Usai geledah kantor Khofifah Indar Parawangsa dan Emir Dardak, Ketua Komisi Pemberantasan Korupsi (KPK) Firli Bahuri memastikan bahwa KPK tidak akan pandang bulu melakukan tindakkan terhadap semua pihak yang terlibat dalam kasus dugaan suap dana hibah di Pemprov Jawa Timur (Jatim).
Firli mengatakan bahwa KPK akan bertindak secara profesional. “KPK bekerja profesional sesuai asas pelaksanaan tugas pokok KPK dan tidak terpengaruh kepada kekuasaan mana pun,” ujar Firli, Jumat (23/12/2022),
Firli juga menegaskan, KPK memiliki mandat melaksanakan UU Nomor 19 Tahun 2019 atas perubuhan kedua UU Nomor 30 Tahun 2002. KPK merupakan lembaga negara dalam rumpun eksekutif yang dalam pelaksanaan tugas dan wewenangnya tidak terpengaruh kepada kekuasaan siapa pun.
“KPK bekerja tidak pandang bulu, karena itu adalah prinsip kerja KPK. Namun harus diingat bahwa KPK tidak akan mentersangkakan seseorang kecuali karena perbuatannya atau keadaannya berdasarkan bukti permulaan patut diduga sebagai pelaku tindak pidana,” ujar Firli.

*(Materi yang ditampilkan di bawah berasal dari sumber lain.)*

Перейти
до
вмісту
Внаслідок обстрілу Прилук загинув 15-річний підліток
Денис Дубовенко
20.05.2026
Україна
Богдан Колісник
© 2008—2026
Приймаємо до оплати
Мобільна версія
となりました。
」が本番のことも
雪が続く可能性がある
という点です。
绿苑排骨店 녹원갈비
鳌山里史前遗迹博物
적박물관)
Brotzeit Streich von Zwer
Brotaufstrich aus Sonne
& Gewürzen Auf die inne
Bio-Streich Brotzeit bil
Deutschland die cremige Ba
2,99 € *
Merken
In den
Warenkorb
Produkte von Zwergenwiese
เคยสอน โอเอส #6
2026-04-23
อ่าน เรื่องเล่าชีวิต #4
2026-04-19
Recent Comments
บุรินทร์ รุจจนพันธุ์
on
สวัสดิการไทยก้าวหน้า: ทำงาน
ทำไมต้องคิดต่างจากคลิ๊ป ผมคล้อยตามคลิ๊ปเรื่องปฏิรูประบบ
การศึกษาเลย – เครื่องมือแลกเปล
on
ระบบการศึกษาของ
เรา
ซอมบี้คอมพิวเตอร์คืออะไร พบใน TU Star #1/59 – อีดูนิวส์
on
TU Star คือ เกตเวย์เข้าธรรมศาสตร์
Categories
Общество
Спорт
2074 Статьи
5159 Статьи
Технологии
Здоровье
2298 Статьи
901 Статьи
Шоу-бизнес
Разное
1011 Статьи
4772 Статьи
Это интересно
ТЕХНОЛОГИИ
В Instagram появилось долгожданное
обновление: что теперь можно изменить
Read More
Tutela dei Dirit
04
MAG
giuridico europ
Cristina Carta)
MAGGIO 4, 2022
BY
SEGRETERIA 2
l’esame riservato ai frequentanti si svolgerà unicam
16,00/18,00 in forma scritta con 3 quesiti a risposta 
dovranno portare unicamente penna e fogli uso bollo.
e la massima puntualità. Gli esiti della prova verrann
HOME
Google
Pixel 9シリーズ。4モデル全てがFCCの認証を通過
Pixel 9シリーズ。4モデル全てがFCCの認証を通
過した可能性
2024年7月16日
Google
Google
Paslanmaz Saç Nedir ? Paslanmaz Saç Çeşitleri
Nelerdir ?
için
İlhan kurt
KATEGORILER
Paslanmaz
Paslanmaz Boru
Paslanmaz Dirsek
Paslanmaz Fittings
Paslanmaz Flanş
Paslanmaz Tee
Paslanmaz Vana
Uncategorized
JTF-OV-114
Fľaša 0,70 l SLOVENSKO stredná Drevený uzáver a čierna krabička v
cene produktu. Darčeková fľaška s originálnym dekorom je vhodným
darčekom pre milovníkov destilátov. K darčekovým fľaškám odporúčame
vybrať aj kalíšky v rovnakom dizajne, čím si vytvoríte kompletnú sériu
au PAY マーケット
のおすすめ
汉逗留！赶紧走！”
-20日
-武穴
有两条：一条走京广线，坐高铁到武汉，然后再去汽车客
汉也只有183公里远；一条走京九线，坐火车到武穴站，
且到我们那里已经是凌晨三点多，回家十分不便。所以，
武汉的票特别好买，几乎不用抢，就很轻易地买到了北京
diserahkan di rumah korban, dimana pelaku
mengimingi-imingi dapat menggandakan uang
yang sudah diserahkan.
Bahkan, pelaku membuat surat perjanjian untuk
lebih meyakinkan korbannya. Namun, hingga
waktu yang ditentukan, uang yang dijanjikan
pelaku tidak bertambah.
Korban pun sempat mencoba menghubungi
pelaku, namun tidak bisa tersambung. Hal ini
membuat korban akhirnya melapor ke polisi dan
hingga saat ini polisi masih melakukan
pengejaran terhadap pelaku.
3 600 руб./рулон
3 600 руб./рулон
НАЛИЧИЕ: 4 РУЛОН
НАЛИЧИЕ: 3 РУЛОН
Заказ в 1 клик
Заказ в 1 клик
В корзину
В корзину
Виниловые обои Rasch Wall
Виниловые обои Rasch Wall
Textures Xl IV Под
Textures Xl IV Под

Sebelumnya, Komisi Pemberantasan Korupsi (KPK) rampung menggeledah kantor Khofifah Indar Parawangsa dan Emil Dardak serta sejumlah ruang kerja di Pemprov Jawa Timur (Jatim).
Ketika melakukan penggeledahan tersebut, penyidik KPK mengamankan berbagai dokumen terkait pengusutan kasus dugaan suap pengelolaan dana hibah di Provinsi Jatim.
Ali mengatakan berbagai dokumen dan bukti elektronik itu diduga berkaitan erat dengan kasus dugaan suap pengeloaan dana hibah.
Sejumlah ruangan yang digeledah KPK ialah Kantor Gubernur Jatim Khofifah Indar Parawansa, Wagub Jatim Emil Elestianto Dardak, Sekda, dan Bappeda.
KPK juga telah menetapkan Wakil Ketua DPRD Jatim Sahat Tua Simanjuntak, sebagai tersangka dalam kasus ini. Selain Sahat, KPK juga turut menahan tiga tersangka lainnya.
Ketiganys yakni Rusdi selaku staf ahli SahatRusdi, Kepala Desa Jelgung sekaligus Koordinator Kelompok Masyaraka (Pokmas), Abdul Hamid, dan Koordinator Lapangan Pokmas Ilham Wahyudi alias Eeng.
Dalam kasus ini, Sahat diduga menawarkan diri untuk membantu dan memperlancar pengusulan pemberian dana hibah dengan meminta uang muka (ijon).
Dari pengurusan alokasi dana hibah untuk Pokmas tersebut, politikus senior Partai Golkar itu diduga telah menerima uang suap sekitar Rp5 miliar.